Child neglect and abuse were exploding in Connecticut and the department’s negligence and incompetence kept being suggested by appalling news reports drawn from police investigations of the abuse of children in households supposedly being monitored by the department’s social workers. The department frequently refused to provide explanation, claiming that accountability would violate the privacy of the abusive households.

Of course the department sought only to protect itself against bad publicity.

This began to change in 1991 with the settlement of a federal class-action lawsuit against the department charging incompetence. In 1993 the department’s name was changed to the current one, and the department itself began to change with John G. Rowland’s election as governor. Since some news organizations were starting to pay attention to the department, Rowland knew that more child welfare agency scandals would reflect badly on him.

Chastened by the department’s awful reputation, Rowland and the General Assembly created the Office of Child Advocate to investigate and report publicly about child welfare scandals, and Rowland chose new commissioners with relevant qualifications who repudiated their predecessors’ unaccountability.

Of course Connecticut still has child welfare disasters, but few involve blatant unaccountability, and there is more understanding of the difficulty of the department’s work as social disintegration worsens in the state.

So these days the bigger problem of unaccountability in government in Connecticut involves education.

Last September the Connecticut Mirror reported about a young woman who had just graduated from Hartford Public High School unable to read and write. Many other such cases are suspected, since Connecticut’s main education policy is social promotion.

Hartford’s school superintendent, Leslie Torres-Rodriguez, pledged to investigate the illiterate graduate’s case and but has reported nothing, apparently hoping it will fade away.

The state education commissioner, Charlene M. Russell-Tucker, also pledged to investigate, and last week, in a letter to two Republican state senators who had prodded her about the case — Stephen Harding of Brookfield and Eric Berthel of Watertown — she reported that Hartford’s school administration is obstructing her investigation.

The Education Department wants to see the Hartford school system’s records on the student but the school system refuses to provide them on the grounds that sharing the records “could complicate the parties’ resolution” of the student’s lawsuit.

The student’s privacy rights are not at issue. As a practical matter she waived them by giving her sensational interview to the CT Mirror and by bringing suit.

Nor is it an excuse that the Hartford school system thinks it would be easier to settle the suit if no one can ever find out what happened during the student’s “education.” The Education Department has supervisory authority over municipal schools, and the public interest in accountability is far more compelling than a school system’s interest in concealing a scandal through a confidential settlement of a lawsuit.

But that’s public education in Connecticut for you. It’s like the child welfare agency of old.

So which teachers “taught” the illiterate girl? Which administrators advanced her from grade to grade and to graduation despite her illiteracy? Do Hartford’s schools have any standards for advancement?

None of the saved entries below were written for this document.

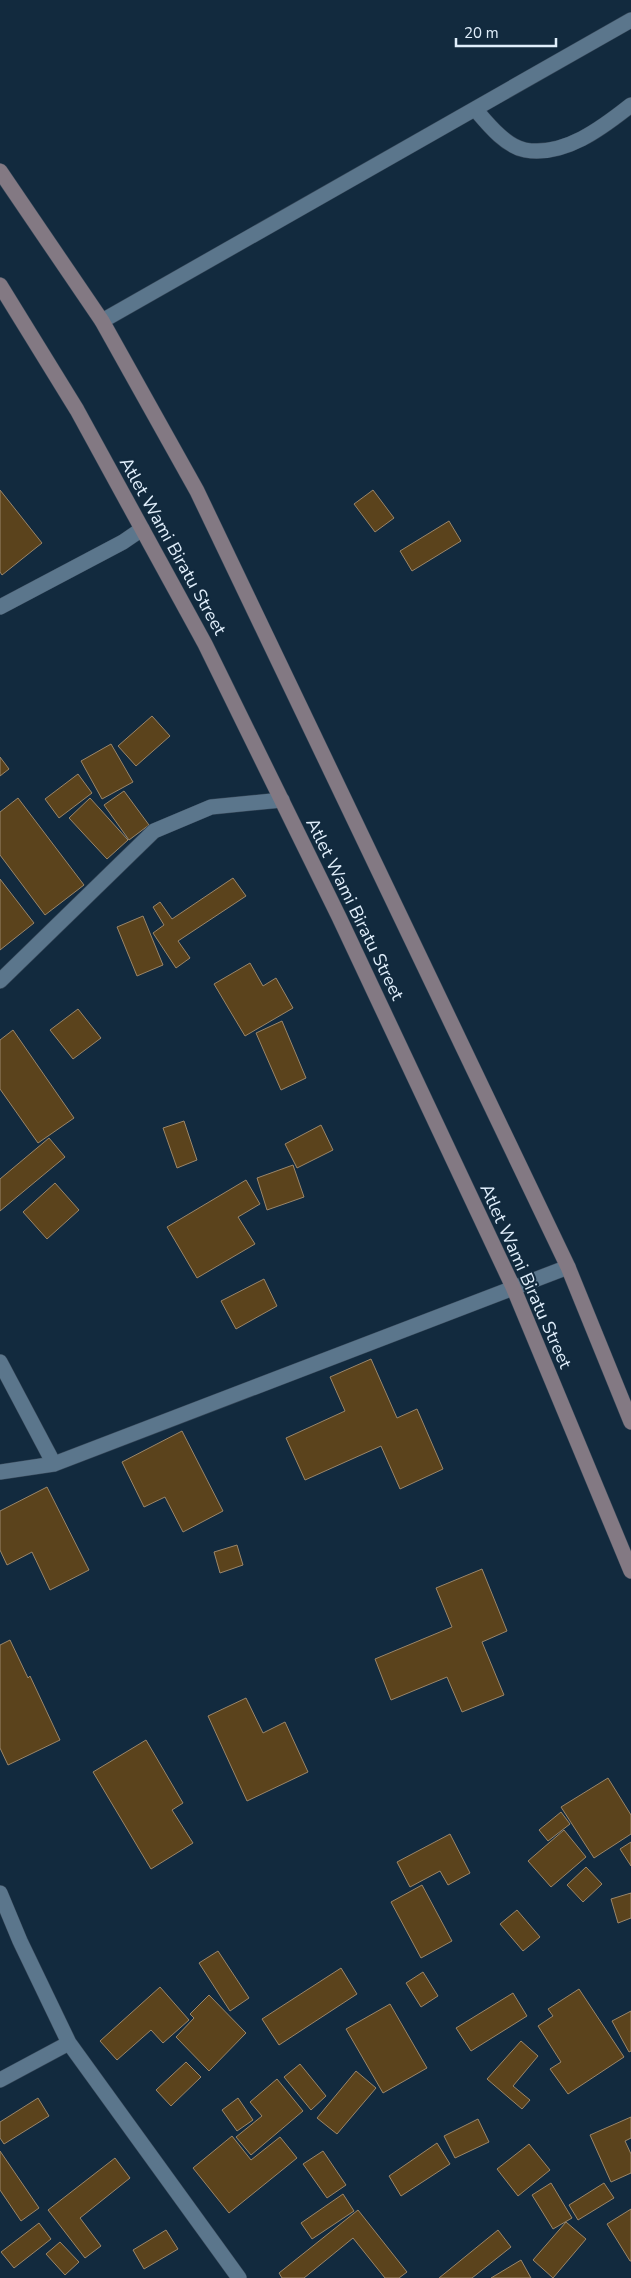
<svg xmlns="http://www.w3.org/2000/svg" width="631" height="2278" viewBox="0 0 631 2278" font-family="'Nunito Sans',sans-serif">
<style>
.building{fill:#5b431c;stroke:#9a866a}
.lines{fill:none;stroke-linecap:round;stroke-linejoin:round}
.street-casing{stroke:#364758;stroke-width:16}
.secondary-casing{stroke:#364758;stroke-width:16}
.street{stroke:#5b768c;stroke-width:15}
.secondary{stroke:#837983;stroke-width:15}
.labels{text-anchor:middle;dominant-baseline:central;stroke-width:4;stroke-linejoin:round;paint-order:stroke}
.street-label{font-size:18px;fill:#e0eefb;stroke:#122a3e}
</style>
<rect width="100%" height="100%" fill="#122a3e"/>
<!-- building -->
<path class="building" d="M0,490L42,543L2,575L0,572Z
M373,490L394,518L375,532L354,504Z
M449,521L461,541L412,571L400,551Z
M152,716L170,736L136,766L118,746Z
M111,744L133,782L102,799L81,761Z
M0,757L9,769L0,776Z
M78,774L92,793L59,818L45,799Z
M124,791L149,825L129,840L104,805Z
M18,798L84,885L45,915L0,855V812Z
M90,798L128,840L107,859L69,818Z
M233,878L246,896L178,941L190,958L176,968L153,933L164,925L153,907L160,902L172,919Z
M0,879L34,923L0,950Z
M143,916L163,965L137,976L117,927Z
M250,963L263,986L276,978L293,1008L245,1036L214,984Z
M78,1009L101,1038L73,1059L50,1030Z
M282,1021L306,1078L281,1090L256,1033Z
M13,1030L74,1118L38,1143L0,1089V1040Z
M184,1121L197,1160L177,1168L163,1128Z
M321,1125L333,1150L297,1168L285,1144Z
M49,1138L65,1157L0,1211V1179Z
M293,1165L304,1197L267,1210L257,1178Z
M246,1180L260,1204L238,1217L255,1244L197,1278L167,1227Z
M55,1183L79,1210L47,1239L23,1212Z
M264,1279L277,1306L236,1329L221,1301Z
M371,1359L397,1418L417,1409L443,1469L400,1489L381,1446L305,1480L286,1438L345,1411L330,1377Z
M182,1431L223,1511L183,1532L165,1497L144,1507L122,1462Z
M47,1487L89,1570L50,1590L32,1552L7,1565L0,1550V1511Z
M237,1545L243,1565L220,1573L214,1552Z
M482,1569L507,1631L482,1642L504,1695L462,1712L447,1677L391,1700L375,1659L452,1627L436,1588Z
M10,1640L28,1678L30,1676L60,1740L8,1765L0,1748V1645Z
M246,1698L263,1733L285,1722L308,1772L247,1801L208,1716Z
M146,1740L183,1803L172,1810L193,1843L151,1869L93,1772Z
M608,1778L631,1815V1834L594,1858L561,1807Z
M561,1812L570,1824L548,1841L539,1830Z
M564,1830L586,1857L551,1887L528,1861Z
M450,1834L470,1873L448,1885L440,1871L410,1887L397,1862Z
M631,1842V1866L620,1849Z
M586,1867L602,1884L583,1902L567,1885Z
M422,1885L452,1941L421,1958L391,1902Z
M631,1893V1918L618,1923L611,1899Z
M517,1910L540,1937L523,1951L500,1924Z
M218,1951L249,1998L230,2011L199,1963Z
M341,1968L357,1994L279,2045L262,2019Z
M423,1972L438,1996L421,2007L406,1983Z
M160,1987L189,2020L163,2043L151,2030L117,2060L100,2041Z
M579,1989L624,2057L568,2094L550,2069L561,2062L538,2026L553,2016L548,2009Z
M513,1993L527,2016L471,2051L456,2028Z
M209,1995L246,2033L209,2071L176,2037L194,2018L190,2014Z
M390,2004L427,2068L383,2093L346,2029Z
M631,2011V2051L629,2052L612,2021Z
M521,2041L538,2056L513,2086L530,2100L522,2109L487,2079Z
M186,2062L201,2077L171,2106L156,2090Z
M300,2064L326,2096L311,2110L284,2077Z
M356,2071L376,2088L337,2134L317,2118Z
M277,2079L303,2111L251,2155L236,2137L262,2116L250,2102Z
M38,2098L49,2116L4,2144L0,2138V2122Z
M238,2098L253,2120L237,2131L222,2110Z
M631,2117V2138L625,2141L631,2154V2173L611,2182L590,2135Z
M478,2119L489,2142L455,2158L444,2136Z
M232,2136L251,2160L280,2137L297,2158L229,2213L193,2168Z
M437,2143L450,2164L401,2196L389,2176Z
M529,2144L550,2170L518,2196L497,2169Z
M0,2151L39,2208L21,2221L0,2190Z
M323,2151L346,2185L327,2198L303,2164Z
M115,2158L130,2178L80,2218L101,2246L85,2258L48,2210Z
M551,2183L572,2218L553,2229L532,2195Z
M604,2183L614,2198L578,2220L569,2205Z
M343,2194L354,2211L312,2239L301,2223Z
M631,2209V2261H630L607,2224Z
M358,2210L407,2272L399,2278H385L353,2238L304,2278H282L279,2273Z
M566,2222L586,2239L553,2278L533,2260Z
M39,2223L51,2239L14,2268L1,2252Z
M166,2230L178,2249L144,2269L133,2250Z
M498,2230L511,2247L472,2278H439Z
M60,2242L79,2262L65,2275L46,2254Z
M521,2260L531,2278H491Z"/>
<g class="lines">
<defs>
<path id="street" d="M475,109C487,123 505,146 525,150C564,157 602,128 631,105
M102,321L631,20
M0,607L123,542L142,529
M0,981L154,831L211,807L282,800
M0,1362L54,1464
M0,1472L54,1464L568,1267
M0,1893L20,1941L69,2043L239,2278
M0,2080L69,2043"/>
<path id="secondary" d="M0,171L102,321L197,491L568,1267L631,1422
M0,285L77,410L205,644L339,917L513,1287L631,1571"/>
</defs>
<!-- street casing -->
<use href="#street" class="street-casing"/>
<!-- secondary casing -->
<use href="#secondary" class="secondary-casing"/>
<!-- street -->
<use href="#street" class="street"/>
<!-- secondary -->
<use href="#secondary" class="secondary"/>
</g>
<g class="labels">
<!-- street labels -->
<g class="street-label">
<text transform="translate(173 546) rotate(61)">Atlet Wami Biratu Street</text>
<text transform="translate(355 909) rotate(64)">Atlet Wami Biratu Street</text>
<text transform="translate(526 1276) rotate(66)">Atlet Wami Biratu Street</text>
</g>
</g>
<!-- scale -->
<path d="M456 38v8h100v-8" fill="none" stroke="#e0eefb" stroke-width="2.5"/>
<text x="464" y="38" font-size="15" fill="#e0eefb" stroke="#122a3e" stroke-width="4" paint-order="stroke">20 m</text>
</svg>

How widespread is the problem of gross under-education of high school graduates in Connecticut? Why does the state have no proficiency tests for advancement and graduation? Why is social promotion deemed superior?

Two Republican senators seem interested in these questions. The 185 other legislators and the governor don’t seem to be. After all, the answers might be horrifying.

For as it was 50 years ago, the scariest word in state government remains “accountability,” and there’s no “child advocate” to investigate education’s failures, just advocates for more raises for school employees.

Chris Powell has written about Connecticut government and politics for many years.